ERIC Number: ED175103
Record Type: RIE
Publication Date: 1978-Mar
Reference Count: 0
Distance Effects of School District Reorganization. Final Project Report No. 16.
Honey, Rex; Kohler, James A.
The combination of the costs of providing services in sparsely populated areas and the equal opportunity benefits of comprehensive schools generates problems in terms of school district organization. The research reported here examines the relationship between increasing school district enrollment and increasing the distance children have to travel to school. Using a location-allocation methodology, the researchers examined four enrollment levels to find out how much distance would have to increase if reorganization were to occur at any of the target figures (namely, 1,000, 750, 600, and 400 pupils per school district).
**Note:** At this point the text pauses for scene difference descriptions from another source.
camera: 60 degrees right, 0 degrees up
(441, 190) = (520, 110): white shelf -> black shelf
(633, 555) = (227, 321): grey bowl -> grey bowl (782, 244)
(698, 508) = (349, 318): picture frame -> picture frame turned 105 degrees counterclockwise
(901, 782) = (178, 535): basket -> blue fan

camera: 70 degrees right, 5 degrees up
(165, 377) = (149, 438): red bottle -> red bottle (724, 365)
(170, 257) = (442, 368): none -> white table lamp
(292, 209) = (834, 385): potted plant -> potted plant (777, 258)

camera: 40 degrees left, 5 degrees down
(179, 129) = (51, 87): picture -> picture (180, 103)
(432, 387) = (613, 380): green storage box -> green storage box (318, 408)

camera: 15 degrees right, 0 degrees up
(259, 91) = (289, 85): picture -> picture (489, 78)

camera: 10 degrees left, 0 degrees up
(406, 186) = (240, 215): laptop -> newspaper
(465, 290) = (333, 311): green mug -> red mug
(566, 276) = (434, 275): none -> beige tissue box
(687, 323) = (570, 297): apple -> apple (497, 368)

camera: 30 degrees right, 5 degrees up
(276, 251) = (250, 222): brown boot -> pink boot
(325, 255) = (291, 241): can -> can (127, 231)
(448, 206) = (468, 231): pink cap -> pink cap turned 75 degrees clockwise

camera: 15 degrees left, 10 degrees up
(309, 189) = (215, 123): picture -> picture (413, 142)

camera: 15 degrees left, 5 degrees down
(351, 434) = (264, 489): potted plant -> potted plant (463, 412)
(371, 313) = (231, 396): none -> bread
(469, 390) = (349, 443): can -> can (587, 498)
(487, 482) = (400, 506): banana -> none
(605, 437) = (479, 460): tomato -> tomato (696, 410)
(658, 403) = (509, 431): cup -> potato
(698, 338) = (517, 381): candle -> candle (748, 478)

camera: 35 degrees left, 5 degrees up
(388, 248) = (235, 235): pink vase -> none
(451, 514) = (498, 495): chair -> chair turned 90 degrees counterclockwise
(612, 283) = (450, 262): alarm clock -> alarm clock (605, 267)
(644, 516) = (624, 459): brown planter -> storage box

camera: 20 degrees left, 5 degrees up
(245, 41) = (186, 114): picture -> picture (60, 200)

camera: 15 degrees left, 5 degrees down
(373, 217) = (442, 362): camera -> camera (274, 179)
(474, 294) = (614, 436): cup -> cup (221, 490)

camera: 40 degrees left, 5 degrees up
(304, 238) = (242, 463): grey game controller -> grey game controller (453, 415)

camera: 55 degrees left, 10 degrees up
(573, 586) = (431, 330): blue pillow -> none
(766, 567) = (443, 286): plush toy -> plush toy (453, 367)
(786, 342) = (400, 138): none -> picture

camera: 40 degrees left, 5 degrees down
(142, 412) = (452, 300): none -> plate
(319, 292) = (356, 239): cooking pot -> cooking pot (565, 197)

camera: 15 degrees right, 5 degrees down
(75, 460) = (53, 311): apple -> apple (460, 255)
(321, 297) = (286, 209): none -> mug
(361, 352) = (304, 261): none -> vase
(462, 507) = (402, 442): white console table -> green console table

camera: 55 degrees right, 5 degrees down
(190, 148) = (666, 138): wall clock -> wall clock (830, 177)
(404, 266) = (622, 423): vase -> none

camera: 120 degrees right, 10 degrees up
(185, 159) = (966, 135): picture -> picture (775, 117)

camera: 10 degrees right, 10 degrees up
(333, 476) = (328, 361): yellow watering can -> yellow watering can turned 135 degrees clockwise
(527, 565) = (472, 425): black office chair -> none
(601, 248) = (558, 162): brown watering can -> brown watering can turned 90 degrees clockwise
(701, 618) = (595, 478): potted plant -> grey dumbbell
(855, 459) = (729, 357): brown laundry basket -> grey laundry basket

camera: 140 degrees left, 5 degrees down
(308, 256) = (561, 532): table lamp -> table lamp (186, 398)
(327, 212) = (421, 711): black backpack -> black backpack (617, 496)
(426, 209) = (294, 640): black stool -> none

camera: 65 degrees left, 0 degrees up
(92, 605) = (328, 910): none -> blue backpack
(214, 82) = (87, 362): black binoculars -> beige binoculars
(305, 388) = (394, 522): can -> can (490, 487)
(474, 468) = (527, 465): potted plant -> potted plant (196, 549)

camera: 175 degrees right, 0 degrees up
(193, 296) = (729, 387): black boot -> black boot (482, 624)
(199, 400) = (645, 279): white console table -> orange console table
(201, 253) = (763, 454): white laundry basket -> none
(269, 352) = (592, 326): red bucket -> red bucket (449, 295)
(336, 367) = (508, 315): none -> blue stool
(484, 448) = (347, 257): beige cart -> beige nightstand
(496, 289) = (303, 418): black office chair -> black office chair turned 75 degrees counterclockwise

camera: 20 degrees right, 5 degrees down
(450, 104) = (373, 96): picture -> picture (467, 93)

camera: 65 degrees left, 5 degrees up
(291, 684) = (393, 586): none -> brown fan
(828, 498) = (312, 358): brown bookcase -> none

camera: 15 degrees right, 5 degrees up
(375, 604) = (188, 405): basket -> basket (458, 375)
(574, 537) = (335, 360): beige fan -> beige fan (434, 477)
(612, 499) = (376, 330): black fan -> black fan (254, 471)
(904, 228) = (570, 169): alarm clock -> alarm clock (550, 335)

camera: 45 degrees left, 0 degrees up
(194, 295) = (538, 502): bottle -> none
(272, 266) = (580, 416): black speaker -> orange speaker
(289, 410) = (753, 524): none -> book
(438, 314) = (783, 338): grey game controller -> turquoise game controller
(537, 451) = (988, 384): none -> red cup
The results of the study showed that the average distance increase for children would be minimal, simply because most children would not be affected. However, among reassigned children the impact would be significant, averaging more than 10 miles for most alternatives. If reorganization were to occur, the study recommends, small marginal increases in distance would result from setting enrollment minima at 1,000 or 750 pupils rather than 600 or 400. More attractive than a single enrollment standard, however, would be a combination of enrollment and distance standards. (Author/LD)
Publication Type: Reports - Research
Education Level: N/A
Authoring Institution: Iowa Univ., Iowa City. Inst of Urban and Regional Research.